Волхв дернулся, замотал головой, открыл глаза и тут же наткнулся на взгляд старика.
– Ратень, Ратень… Да проснись ты, что ли… Вот здоров спать…
Несмотря на сумрак в избе, волхв отчетливо различил тень Мары-смерти, накрывшую бледно-серое, без кровинки лицо. Если раньше богиня лишь трогала старика холодными пальцами, то теперь – окончательно положила на него темные крылья. Значит, совсем скоро, это видно…

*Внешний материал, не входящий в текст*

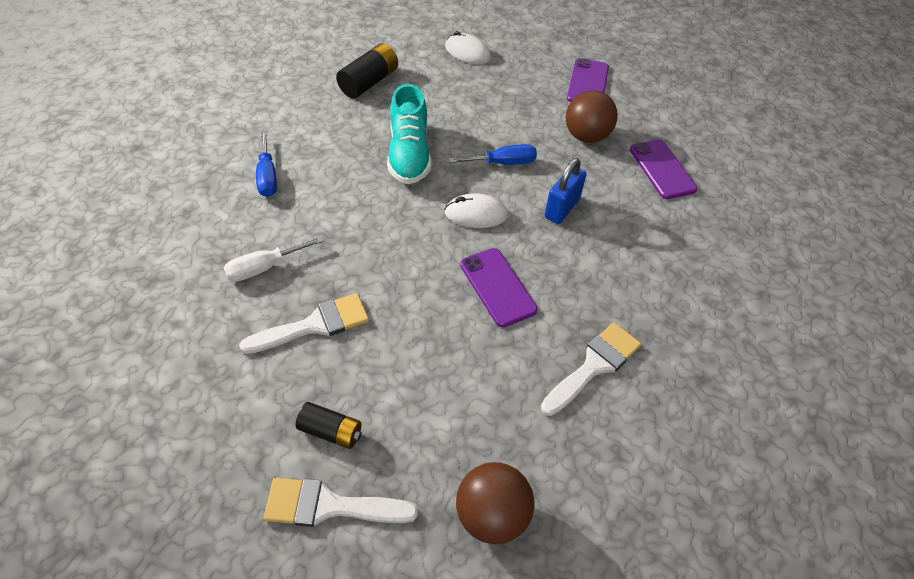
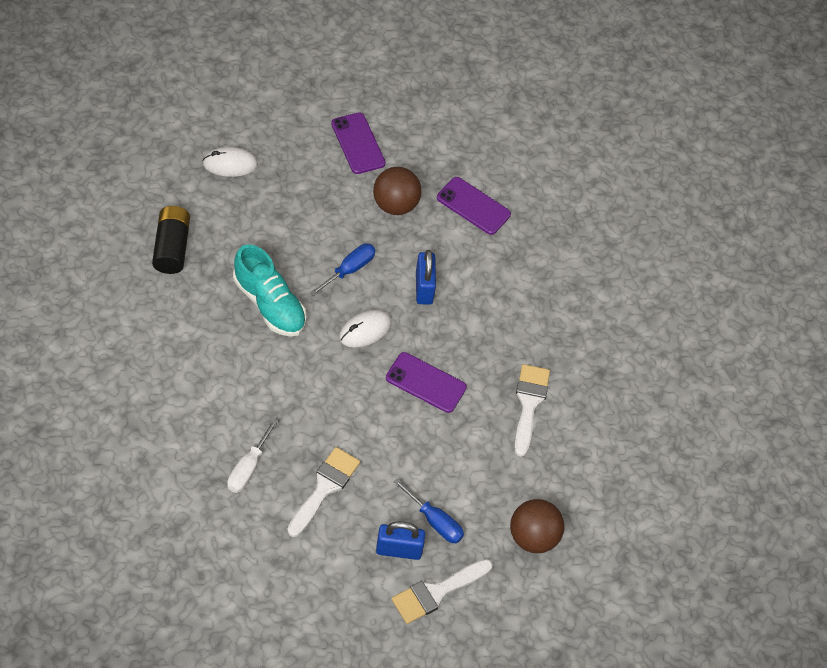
camera: 40 degrees left, 5 degrees up
(267, 176) = (175, 391): blue screwdriver -> blue screwdriver (435, 521)
(331, 431) = (399, 550): black battery -> blue padlock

Только глаза оставались живыми, осмысленными. Смотрели умно и пристально, словно требуя что-то. И губы шевелились, выговаривая его имя.
– Ратень, Ратень… Слышишь ли меня? – голос слабый, но вполне отчетливый.
– Слышу тебя, князь Добруж! – откликнулся, наконец, волхв.
Старик надолго замолчал. Ратню даже показалось, что тот опять потерял сознание, вот так, с распахнутыми настежь глазами.
– Значит, узнал все-таки? – спросил старик. – Давно ли?
– Сразу узнал. Почти сразу, – поправился волхв. – Да и мудрено не узнать. Помню тебя, княже, еще по Юричу, хоть ты и постарел, конечно, и сединой оброс. В граде Юриче, среди гридней, я тебя не таким видел…
– А я и был не таким… Князь… – старик явственно пожевал губами, словно пробуя слово на вкус. – Был князь – ныне мордой в грязь… – бескровное лицо скривилось усмешкой – Чего ж не сказался-то, воин?
– Ты не назывался себя, не хотел, значит. Ну, и я молчал, – попробовал объяснить Ратень. – Думал, не к чему прошлое ворошить. Уж теперь-то…
Старик понял.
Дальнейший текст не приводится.